O balanço da Abecip envolve a soma de financiamentos do SBPE (Sistema Brasileiro de Poupança e Empréstimo) que atingiram R$ 17,6 bilhões no primeiro trimestre deste ano, e do FGTS (Fundo de Garantia de Tempo de Serviço) que atingiram R$ 8,5 bilhões. Os R$ 26,1 bilhões significam crescimento nominal, sem efeito inflacionário, de 10% sobre o primeiro trimestre do ano passado. Quando se aplica a inflação do período, cai para menos de 5%. Em unidades financiadas, ainda segundo a matéria do Valor Econômico, a alta no primeiro trimestre deste ano, sempre em relação ao mesmo período do ano passado, foi quase que um empate técnico: 234 mil ante 231 em 2011.
A covardia das instituições da Província do Grande ABC ante a farra do boi do mercado imobiliário só não causa indignação porque nada altera o ritmo cardíaco dos responsáveis pelas unidades da OAB (Ordem dos Advogados do Brasil), tampouco das representações empresariais, sindicais e sociais. E muito menos da classe (classe?) de intelectuais e acadêmicos. Vive-se na profundeza da inação coletiva. Uma sociedade sadia, fertilizada de ideias e de propósitos, já teria colocado Milton Bigucci para fora da Associação dos Construtores no mínimo por conta de propaganda enganosa. Aliás, por falar nisso, bem caberia uma intervenção do Procon ou do Ministério Público para acabar com esse jogo de números fantasiosos que atinge diretamente o bolso dos moradores da região.
À mesa com Marinho
O conluio descarado entre o presidente da Associação dos Construtores e representantes da mídia regional, quando não com outras entidades e mesmo com o Poder Público (ele estava à mesa ao lado do prefeito Luiz Marinho, no começo desta semana, num evento político-empresarial da Associação Comercial de São Bernardo) afrontaria uma sociedade se essa mesma sociedade não fosse tão ingênua e acomodada ao acreditar que o regime democrático implica em responsabilidade compulsória.

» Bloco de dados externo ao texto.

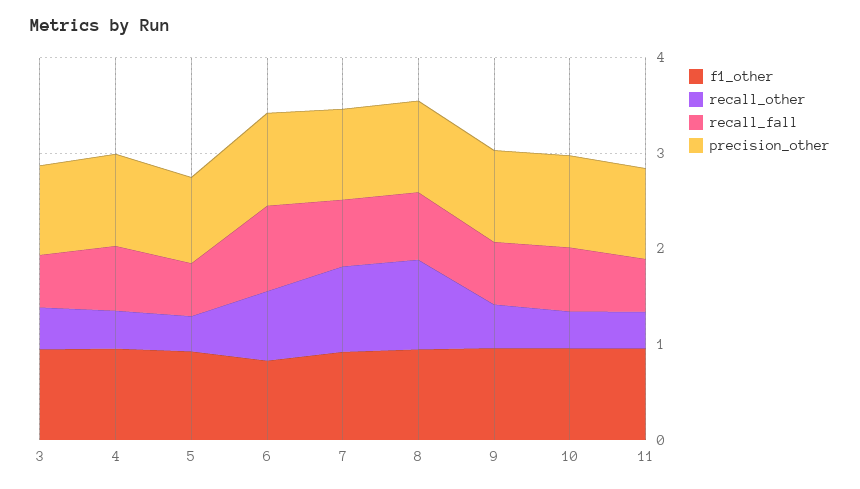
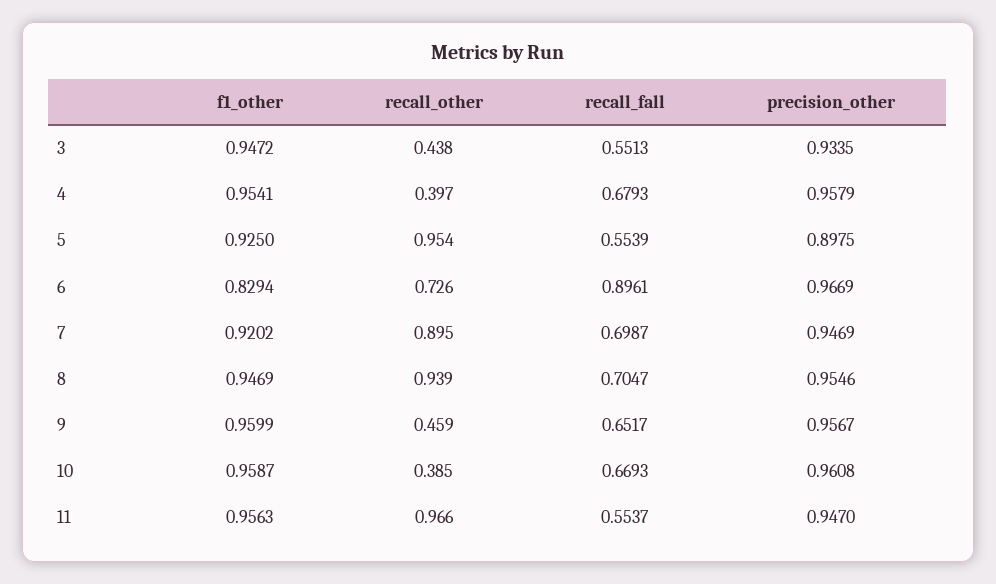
recall_other, 5: 0.4 -> 0.954
recall_other, 11: 0.4 -> 0.966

Mal sabem os crédulos que democracia é um abismo só superado por um fio de ultrapassagem que se estende entre dois pontos extremos, o qual, se frouxo, torna-se tão inseguro quanto potencialmente desastroso.

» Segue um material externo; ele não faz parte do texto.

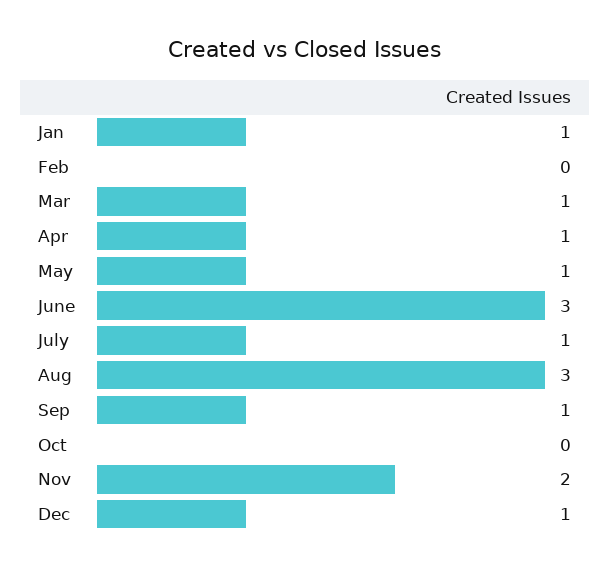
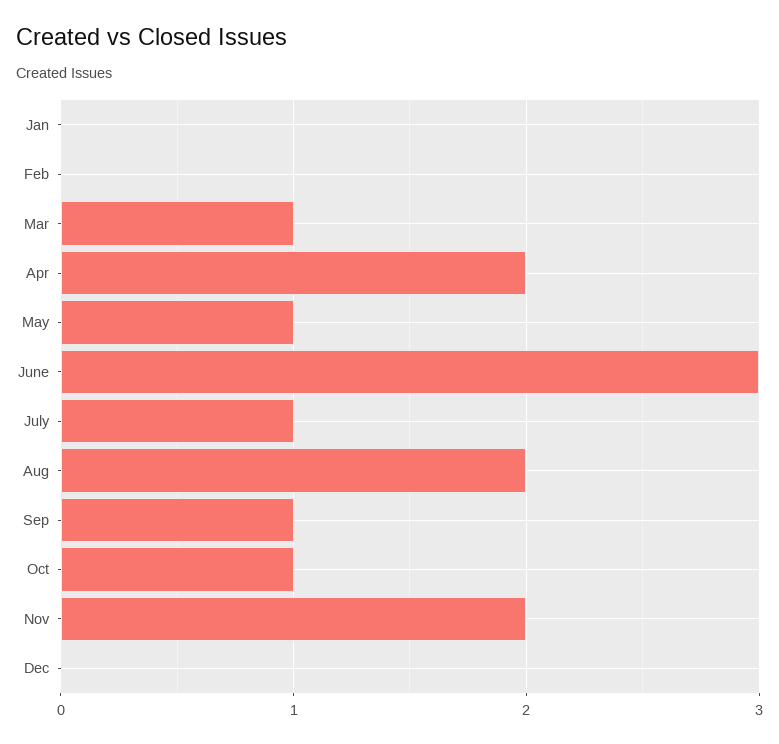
Jan: 1 -> 0
Apr: 1 -> 2
Aug: 3 -> 2
Oct: 0 -> 1
Dec: 1 -> 0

As algazarras numéricas e também semânticas controladas por Milton Bigucci são uma pauta permanente à crítica deste jornalista porque interferem diretamente no presente e no futuro de incautos que recorrem a financiamentos habitacionais de longevidade muitas vezes superior à própria existência física. A especulação imobiliária concentrada numa entidade sem representatividade de classe e também sem apetrechamento técnico-operacional é a extrema-unção institucional da Província do Grande ABC. Está na hora de reagir.